== Document text ==
Comment 3: The authors shall specify the terminology description below.

* In Line 275, the authors shall define 'threshold' and how it computed or acquired

* In Line 276, the authors shall provide definition and explanation for '4 state model'

Response 3: Thank you for your comment. We acknowledge the fact that the percentual thresholds were not explained in a sufficient manner. We have added a more detailed description to the sec. 4 in an effort to make it more understandable. As for the 4-state model, the description of the model and better reference to literature was added to sec. 3.2.

Comment 4: It is needed to increase the resolution of Figure 4, 5 and 6.

Response4: Thank you for your comment. The resolution of the mentioned figures has been increased and changes were made directly in the manuscript.

Reviewer 3 Report

Authors claim to propose an experimental setup to estimate the quality of speech according to the statistics collected by SDN controllers. Some related works are described and an attempt to identify their drawbacks was made.
The layout of the paper is adequate and balanced between what is related work and what is the contribution with the paper.
Despite the relevance of the topics and the fact that real scenarios are easily identified, the paper has some major flaws and a substantial reformulation should be made, in the case of the paper is accepted.

1) A proof reading should be made, mainly in rephrasing some paragraphs and sentences. For example, the introduction is confused and does not clarify what are the aims, the contributions and the major results accomplished.

== Available data ==
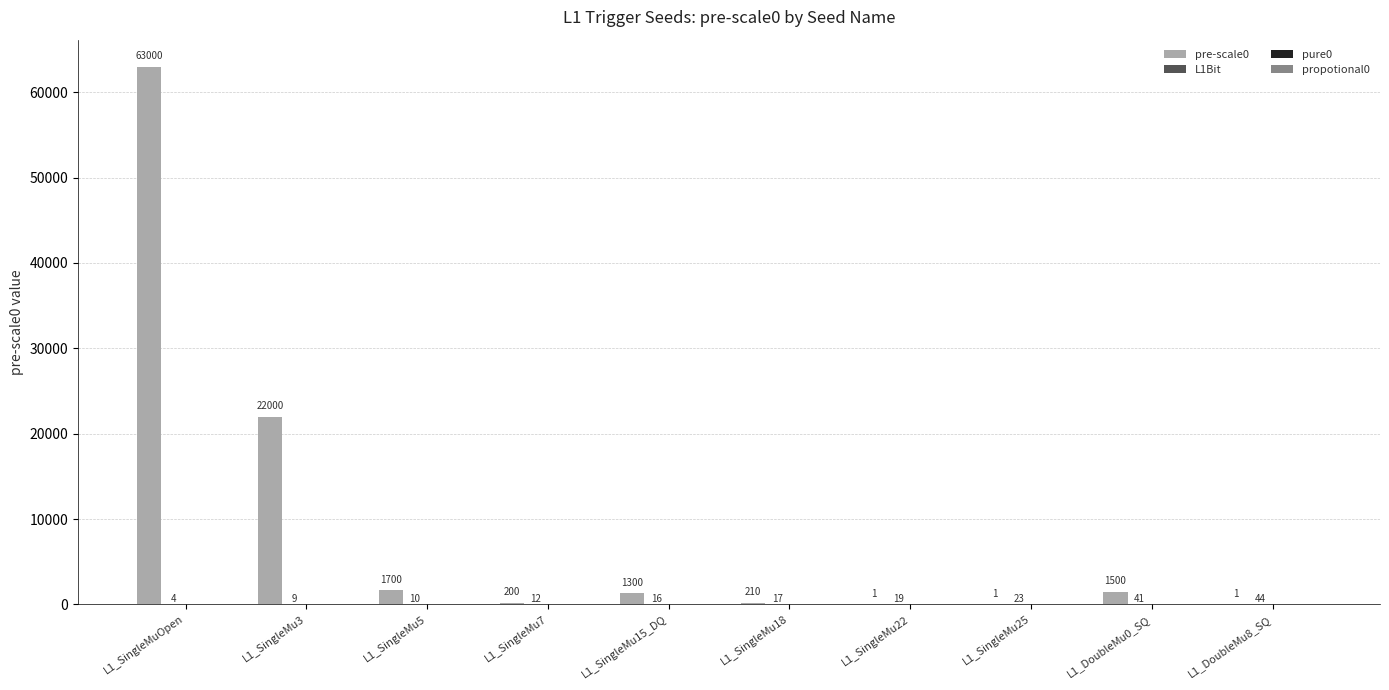

What is the greatest value displayed?

63000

== Apply what you read ==
1. In the peer review text, which section received the added description of the 4-state model?
2. Translate this sentence from the peer review text into Spanish: "The layout of the paper is adequate and balanced between what is related work and what is the contribution with the paper."
3. Reproduce the peer review text word for word from "Response 3: Thank" up to and including "in the manuscript.".

== Answers for each item ==
1. Section 3.2.

2. La estructura del artículo es adecuada y está equilibrada entre lo que es trabajo relacionado y lo que es la contribución del artículo.

3.
Response 3: Thank you for your comment. We acknowledge the fact that the percentual thresholds were not explained in a sufficient manner. We have added a more detailed description to the sec. 4 in an effort to make it more understandable. As for the 4-state model, the description of the model and better reference to literature was added to sec. 3.2.

Comment 4: It is needed to increase the resolution of Figure 4, 5 and 6.

Response4: Thank you for your comment. The resolution of the mentioned figures has been increased and changes were made directly in the manuscript.